Quinn v. Staten Island Rapid Transit Railway Co.

Plaintiff was the captain of a coal barge. The barge was sent to defendant's dock at St. George, Staten Island, to be loaded. It was lying there over Sunday when the accident in question occurred. The dock is a large double-deck structure extending seven hundred and sixty feet from the shore line. It is forty-six *Page 495 feet wide from the outer end to a point inshore four hundred and thirty feet where it gradually narrows down to twenty-one feet. The upper part of the structure was used by the Baltimore and Ohio Railroad Company. Coal trains came over it to deliver coal through chutes to barges moored below. The lower part is about eleven feet above the surface of the water at low tide. It sustains the upper part by means of a flooring and clusters of columns which are built upon twelve-inch timbers running across the pier at twelve-foot intervals and projecting eight inches above the floor. The lower part was also used by the railroad employees and by the deckhands, owners, captains, mates or any one on the barges to pass to and from the shore and their boats. One may walk from the outer end to the shore but where the pier narrowed a four-foot walkway was constructed on each side of an unguarded opening. In the evening while on his way from his barge to the shore in the dark for the purpose of attending church services, plaintiff fell into the opening down a distance of ten or twelve feet, and sustained injuries. No other convenient way to go ashore existed. He recovered a verdict in the trial court but the Appellate Division dismissed his complaint on the ground that the open hole concealed by the darkness was a danger which he was bound to avoid.

This was not a public pier, open to all persons, like a highway. It was a pier to which barges were invited to make fast in order to receive coal. Defendant was bound to keep it in reasonably safe condition for those employed in that business. (Swords v. Edgar, 59 N.Y. 28; Newall v. Bartlett,114 N.Y. 399, and cases cited on page 404.) In the darkness of the night the opening was a hidden peril. It is urged that plaintiff's business did not take him on the pier. If he was there merely for his own convenience, he was, as the Appellate Division has held, a bare licensee who cannot recover. (Vaughan v. Transit *Page 496 Dev. Co., 222 N.Y. 79.) If he was there by invitation or on lawful business of interest to both parties he was an invitee. Business brought him to the pier and, incidentally to his business, he went ashore thereon. Was he not impliedly invited to use the structure for lawful and accustomed purposes? If so, it cannot be said that he used the pier at his own risk and that defendant owed him no duty except to refrain from wantonly injuring him. Reasonable prudence and care measured by the circumstances of which defendant was aware would then be the test. (Heffron v. N.Y.C. H.R.R.R. Co., 223 N.Y. 473, 479.)

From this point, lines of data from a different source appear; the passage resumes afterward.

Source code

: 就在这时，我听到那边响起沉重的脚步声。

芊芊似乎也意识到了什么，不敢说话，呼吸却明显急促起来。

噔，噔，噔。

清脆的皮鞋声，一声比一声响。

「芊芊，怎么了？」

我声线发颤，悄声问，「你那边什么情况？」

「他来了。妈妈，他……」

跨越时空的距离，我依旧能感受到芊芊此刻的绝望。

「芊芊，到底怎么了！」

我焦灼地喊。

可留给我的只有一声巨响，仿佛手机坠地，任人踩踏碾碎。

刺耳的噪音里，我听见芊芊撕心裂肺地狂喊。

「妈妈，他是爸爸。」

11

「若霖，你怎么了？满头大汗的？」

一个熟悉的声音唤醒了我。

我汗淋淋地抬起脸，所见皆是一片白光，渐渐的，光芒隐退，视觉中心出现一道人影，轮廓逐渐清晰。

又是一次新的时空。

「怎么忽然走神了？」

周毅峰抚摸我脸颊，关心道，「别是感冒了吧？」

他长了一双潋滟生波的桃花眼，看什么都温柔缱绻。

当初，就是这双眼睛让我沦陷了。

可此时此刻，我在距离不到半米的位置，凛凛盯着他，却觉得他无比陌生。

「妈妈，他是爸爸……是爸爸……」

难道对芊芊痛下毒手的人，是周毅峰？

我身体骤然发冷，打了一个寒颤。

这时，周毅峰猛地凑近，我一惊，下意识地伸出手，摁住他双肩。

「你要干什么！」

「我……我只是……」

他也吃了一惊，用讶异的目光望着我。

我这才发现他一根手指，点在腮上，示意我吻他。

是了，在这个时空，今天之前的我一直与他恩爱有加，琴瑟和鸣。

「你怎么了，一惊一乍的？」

The Appellate Division in fixing upon plaintiff the status of a bare licensee perhaps did not visualize the lower part of the pier as shown by the plan and photographs. The opinion says that a labyrinth of columns covered the lower flooring and that the flooring was discontinued at a point about three hundred feet from the shore. A labyrinth is a place of winding passages. These columns were spaced at regular intervals. The flooring extended all the way to the shore, making walk-ways for the railroad employees which were intended to be used and were used by them as a means of passage. The jury might say from the nature of the construction that an invitation to the bargemen to use it for the purpose of going ashore could also be inferred.

The judgment appealed from should be reversed and a new trial granted, with costs to abide the event.

HISCOCK, Ch. J., CARDOZO and ANDREWS, JJ., concur; CHASE, COLLIN and CUDDEBACK, JJ., dissent.